Reproduce verbatim the passage of the blog post on finding time to write that begins at the words "You’ll be done" and ends after the words "No more excuses.".

» **Text shown**:
-.-.-
Do You Struggle To Find Time To Write?

For various reasons, our books are not done. The task of writing a 60,000-100,000 book is akin to climbing Everest, tomorrow, without any training.

But, let’s break this mountain down.

Writing is about rhythm. Get up every day or writing at lunch or before you go to bed.

If you wrote 400 words a day. (this blog post is 149 words)

You’ll need about 30 minutes. (one less episode of__)

If you do this every single day. (this is your dream remember? show a little tenacity!)

You’ll be done in 250ish days. (100,000 words in less than a year!)

This draft will certainly need some TLC (You have 115 days to plot/edit!)

But it will be done. (And you’ll feel like you can do anything)

Food for thought.

No more excuses.

This is your dream.

Writing is hard work, not dancing in a field of lilies.

Don’t give up.

Write 500 words today.



7 thoughts on “Do You Struggle To Find Time To Write?

  1. I’m having a hard time finding a rhythm. I’m partly to blame. With things as they are here, I have very little time and that time doesn’t always arrive at the same… er, time. And by the time I have time, I’m too tired. I know this sounds a lot like I’m whining. I’m not, just saying in a roundabout way that you are right and this is good advice and I need to adapt. Because that novel won’t write itself, no matter the excuses. Thanks again, Bob.

    1. Woelf, I hear you 100000000%!! I sleep from about 1130pm until 2 or 3am then until about 6am and I’m up. I am getting used to it as best I can but you and i both know there are season of desert and abundance in the world of words.

      I sometimes wonder why I love writing. It’s torture sometimes. Then I write something good and I remember.
-.-.-
» **Exercise data**:

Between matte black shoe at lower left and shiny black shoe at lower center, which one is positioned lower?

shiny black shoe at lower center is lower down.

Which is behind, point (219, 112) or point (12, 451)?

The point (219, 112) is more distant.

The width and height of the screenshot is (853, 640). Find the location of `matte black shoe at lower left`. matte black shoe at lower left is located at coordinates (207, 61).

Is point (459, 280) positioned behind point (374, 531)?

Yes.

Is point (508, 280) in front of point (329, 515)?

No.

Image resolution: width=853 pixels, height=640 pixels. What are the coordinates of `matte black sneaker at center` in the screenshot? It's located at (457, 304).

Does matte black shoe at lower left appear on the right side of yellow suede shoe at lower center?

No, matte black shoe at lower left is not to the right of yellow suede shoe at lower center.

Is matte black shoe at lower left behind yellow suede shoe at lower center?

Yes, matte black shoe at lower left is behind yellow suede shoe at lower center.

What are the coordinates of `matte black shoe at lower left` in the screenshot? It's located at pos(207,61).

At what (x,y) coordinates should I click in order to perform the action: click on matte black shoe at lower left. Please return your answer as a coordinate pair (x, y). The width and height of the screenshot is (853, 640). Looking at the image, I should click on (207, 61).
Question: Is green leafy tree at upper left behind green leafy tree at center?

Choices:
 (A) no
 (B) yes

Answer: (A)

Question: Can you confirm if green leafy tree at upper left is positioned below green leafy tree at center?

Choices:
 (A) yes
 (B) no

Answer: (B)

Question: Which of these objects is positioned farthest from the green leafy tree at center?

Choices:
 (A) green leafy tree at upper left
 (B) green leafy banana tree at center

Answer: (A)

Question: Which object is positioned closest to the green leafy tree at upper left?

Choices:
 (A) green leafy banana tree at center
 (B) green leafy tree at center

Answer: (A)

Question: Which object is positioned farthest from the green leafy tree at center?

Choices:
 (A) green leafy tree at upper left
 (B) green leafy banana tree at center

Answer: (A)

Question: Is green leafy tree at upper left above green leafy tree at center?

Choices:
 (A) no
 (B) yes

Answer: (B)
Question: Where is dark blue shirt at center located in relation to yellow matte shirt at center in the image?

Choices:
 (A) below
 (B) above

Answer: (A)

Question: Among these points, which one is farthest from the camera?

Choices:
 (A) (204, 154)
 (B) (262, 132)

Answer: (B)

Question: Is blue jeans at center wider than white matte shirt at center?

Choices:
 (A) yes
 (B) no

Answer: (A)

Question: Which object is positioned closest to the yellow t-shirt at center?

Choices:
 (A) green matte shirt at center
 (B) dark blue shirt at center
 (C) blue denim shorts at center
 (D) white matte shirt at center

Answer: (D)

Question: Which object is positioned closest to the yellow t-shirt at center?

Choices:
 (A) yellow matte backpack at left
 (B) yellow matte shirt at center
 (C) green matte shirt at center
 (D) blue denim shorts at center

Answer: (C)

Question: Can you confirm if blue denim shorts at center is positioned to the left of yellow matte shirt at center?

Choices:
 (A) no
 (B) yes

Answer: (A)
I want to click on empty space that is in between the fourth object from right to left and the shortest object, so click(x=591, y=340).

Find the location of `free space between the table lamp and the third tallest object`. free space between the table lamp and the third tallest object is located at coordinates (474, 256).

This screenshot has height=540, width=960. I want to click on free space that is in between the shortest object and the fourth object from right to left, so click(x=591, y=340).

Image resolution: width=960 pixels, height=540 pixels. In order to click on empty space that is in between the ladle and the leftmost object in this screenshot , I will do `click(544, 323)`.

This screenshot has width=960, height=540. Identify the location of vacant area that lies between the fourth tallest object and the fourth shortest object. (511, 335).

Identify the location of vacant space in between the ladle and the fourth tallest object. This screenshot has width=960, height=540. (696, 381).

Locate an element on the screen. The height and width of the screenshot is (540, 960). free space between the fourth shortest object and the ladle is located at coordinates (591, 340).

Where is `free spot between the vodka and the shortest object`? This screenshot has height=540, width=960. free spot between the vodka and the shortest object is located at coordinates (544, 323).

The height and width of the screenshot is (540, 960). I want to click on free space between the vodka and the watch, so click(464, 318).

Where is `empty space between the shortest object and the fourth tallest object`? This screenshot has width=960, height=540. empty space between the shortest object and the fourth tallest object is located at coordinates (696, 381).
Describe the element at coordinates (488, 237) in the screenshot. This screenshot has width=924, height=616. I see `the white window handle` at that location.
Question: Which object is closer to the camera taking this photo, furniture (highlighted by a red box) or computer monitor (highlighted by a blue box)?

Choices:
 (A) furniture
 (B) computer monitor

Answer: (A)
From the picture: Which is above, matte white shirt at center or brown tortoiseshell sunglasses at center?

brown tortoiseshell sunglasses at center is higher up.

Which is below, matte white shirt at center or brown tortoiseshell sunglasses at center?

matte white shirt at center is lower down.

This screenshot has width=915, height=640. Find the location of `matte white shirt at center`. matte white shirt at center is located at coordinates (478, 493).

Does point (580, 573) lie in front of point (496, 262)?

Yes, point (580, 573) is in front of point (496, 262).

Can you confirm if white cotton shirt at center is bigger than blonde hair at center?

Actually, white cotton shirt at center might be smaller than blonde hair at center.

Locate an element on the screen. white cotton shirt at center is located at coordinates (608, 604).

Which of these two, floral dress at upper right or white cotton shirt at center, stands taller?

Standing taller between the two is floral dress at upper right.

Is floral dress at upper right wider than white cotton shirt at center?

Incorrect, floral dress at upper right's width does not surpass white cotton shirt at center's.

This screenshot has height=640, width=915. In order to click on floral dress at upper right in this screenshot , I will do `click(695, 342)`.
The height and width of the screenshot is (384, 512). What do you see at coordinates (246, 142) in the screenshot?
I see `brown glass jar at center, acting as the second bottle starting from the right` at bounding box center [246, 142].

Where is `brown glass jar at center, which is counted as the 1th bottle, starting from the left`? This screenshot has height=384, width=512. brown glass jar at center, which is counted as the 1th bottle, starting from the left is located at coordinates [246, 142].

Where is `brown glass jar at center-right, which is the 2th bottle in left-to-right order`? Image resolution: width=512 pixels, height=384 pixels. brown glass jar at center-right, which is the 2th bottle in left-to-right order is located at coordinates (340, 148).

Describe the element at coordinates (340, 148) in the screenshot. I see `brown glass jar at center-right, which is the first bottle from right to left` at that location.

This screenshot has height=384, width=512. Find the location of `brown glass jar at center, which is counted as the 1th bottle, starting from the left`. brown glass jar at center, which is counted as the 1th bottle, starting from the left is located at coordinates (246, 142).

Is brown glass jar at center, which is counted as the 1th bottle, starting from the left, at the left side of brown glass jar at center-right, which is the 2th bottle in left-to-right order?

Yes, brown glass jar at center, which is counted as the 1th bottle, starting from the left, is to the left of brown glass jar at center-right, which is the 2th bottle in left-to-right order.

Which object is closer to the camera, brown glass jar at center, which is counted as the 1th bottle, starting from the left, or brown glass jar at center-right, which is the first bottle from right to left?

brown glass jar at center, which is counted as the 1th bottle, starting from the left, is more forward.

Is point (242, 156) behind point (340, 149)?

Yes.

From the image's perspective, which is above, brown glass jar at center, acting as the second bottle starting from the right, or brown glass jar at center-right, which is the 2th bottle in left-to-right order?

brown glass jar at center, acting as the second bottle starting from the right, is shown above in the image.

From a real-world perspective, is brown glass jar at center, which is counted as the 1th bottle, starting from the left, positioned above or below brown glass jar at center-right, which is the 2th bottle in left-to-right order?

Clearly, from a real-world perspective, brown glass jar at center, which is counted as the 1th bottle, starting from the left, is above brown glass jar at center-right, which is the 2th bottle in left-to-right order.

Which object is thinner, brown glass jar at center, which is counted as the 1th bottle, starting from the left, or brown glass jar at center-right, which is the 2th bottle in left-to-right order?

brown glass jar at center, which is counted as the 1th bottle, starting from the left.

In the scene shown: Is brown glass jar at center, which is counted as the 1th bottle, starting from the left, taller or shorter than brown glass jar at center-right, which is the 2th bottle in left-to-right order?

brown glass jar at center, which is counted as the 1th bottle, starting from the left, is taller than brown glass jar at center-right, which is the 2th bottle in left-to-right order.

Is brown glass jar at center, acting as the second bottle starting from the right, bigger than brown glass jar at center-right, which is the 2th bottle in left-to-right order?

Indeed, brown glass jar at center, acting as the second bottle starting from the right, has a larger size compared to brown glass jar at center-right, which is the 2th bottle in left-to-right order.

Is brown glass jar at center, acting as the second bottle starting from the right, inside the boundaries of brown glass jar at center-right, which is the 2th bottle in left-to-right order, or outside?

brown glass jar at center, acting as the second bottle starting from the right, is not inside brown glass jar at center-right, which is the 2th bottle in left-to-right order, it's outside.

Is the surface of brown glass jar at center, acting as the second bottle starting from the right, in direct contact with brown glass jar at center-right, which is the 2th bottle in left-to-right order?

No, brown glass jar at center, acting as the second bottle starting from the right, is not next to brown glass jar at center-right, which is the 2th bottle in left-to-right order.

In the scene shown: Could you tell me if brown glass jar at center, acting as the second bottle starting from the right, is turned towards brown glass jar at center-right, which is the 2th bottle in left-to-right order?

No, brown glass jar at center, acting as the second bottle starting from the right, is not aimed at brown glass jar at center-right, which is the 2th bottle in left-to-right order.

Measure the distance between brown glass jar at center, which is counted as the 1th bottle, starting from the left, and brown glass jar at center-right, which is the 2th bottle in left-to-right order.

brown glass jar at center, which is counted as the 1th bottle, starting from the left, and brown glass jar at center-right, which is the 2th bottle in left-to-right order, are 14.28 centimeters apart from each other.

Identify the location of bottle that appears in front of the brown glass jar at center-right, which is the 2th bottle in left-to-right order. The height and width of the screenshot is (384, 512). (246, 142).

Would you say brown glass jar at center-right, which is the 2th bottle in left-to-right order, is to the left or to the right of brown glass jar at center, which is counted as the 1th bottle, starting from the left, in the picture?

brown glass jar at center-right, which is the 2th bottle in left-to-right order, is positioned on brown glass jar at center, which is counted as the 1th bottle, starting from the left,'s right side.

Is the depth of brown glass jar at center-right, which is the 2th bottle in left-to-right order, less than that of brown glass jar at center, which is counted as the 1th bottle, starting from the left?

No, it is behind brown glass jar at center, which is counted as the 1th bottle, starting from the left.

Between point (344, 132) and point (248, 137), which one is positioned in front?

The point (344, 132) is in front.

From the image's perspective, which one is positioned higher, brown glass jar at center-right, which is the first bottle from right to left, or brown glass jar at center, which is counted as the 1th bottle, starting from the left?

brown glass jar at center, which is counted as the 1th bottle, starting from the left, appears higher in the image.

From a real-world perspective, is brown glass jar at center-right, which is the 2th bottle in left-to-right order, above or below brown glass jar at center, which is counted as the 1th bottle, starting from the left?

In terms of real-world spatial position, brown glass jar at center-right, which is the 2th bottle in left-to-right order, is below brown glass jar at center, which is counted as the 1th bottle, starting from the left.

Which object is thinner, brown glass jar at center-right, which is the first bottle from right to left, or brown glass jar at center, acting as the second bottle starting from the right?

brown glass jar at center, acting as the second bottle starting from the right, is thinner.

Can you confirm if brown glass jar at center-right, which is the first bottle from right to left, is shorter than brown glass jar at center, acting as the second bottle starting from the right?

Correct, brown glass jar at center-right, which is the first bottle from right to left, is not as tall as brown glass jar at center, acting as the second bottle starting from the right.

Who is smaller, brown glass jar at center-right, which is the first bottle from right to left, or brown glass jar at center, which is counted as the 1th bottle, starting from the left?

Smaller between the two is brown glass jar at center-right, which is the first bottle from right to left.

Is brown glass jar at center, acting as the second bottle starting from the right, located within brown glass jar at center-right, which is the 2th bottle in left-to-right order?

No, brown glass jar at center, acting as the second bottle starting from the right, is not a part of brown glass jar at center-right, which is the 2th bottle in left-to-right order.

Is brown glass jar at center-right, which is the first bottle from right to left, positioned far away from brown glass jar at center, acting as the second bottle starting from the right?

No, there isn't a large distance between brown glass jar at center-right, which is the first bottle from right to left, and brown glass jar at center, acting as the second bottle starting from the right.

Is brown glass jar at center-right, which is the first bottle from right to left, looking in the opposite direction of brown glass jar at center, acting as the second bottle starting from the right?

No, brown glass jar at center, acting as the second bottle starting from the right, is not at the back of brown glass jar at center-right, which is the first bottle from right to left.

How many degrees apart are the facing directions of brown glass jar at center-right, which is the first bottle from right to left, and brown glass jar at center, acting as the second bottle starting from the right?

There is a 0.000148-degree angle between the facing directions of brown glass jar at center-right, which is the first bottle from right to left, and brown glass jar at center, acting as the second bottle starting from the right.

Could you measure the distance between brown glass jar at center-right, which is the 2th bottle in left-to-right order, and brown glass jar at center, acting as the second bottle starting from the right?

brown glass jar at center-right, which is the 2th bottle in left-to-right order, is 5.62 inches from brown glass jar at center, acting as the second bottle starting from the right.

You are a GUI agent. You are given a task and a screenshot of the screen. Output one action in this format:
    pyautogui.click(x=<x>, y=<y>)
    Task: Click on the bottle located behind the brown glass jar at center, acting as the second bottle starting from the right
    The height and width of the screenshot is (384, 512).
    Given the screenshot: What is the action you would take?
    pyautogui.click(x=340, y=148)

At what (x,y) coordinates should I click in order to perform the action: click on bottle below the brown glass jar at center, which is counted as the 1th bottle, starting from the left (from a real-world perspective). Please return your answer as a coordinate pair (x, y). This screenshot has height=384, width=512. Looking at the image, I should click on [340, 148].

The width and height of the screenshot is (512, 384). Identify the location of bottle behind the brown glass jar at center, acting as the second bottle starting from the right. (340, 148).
-.-.-
» **Answer for this exercise**:
You’ll be done in 250ish days. (100,000 words in less than a year!)

This draft will certainly need some TLC (You have 115 days to plot/edit!)

But it will be done. (And you’ll feel like you can do anything)

Food for thought.

No more excuses.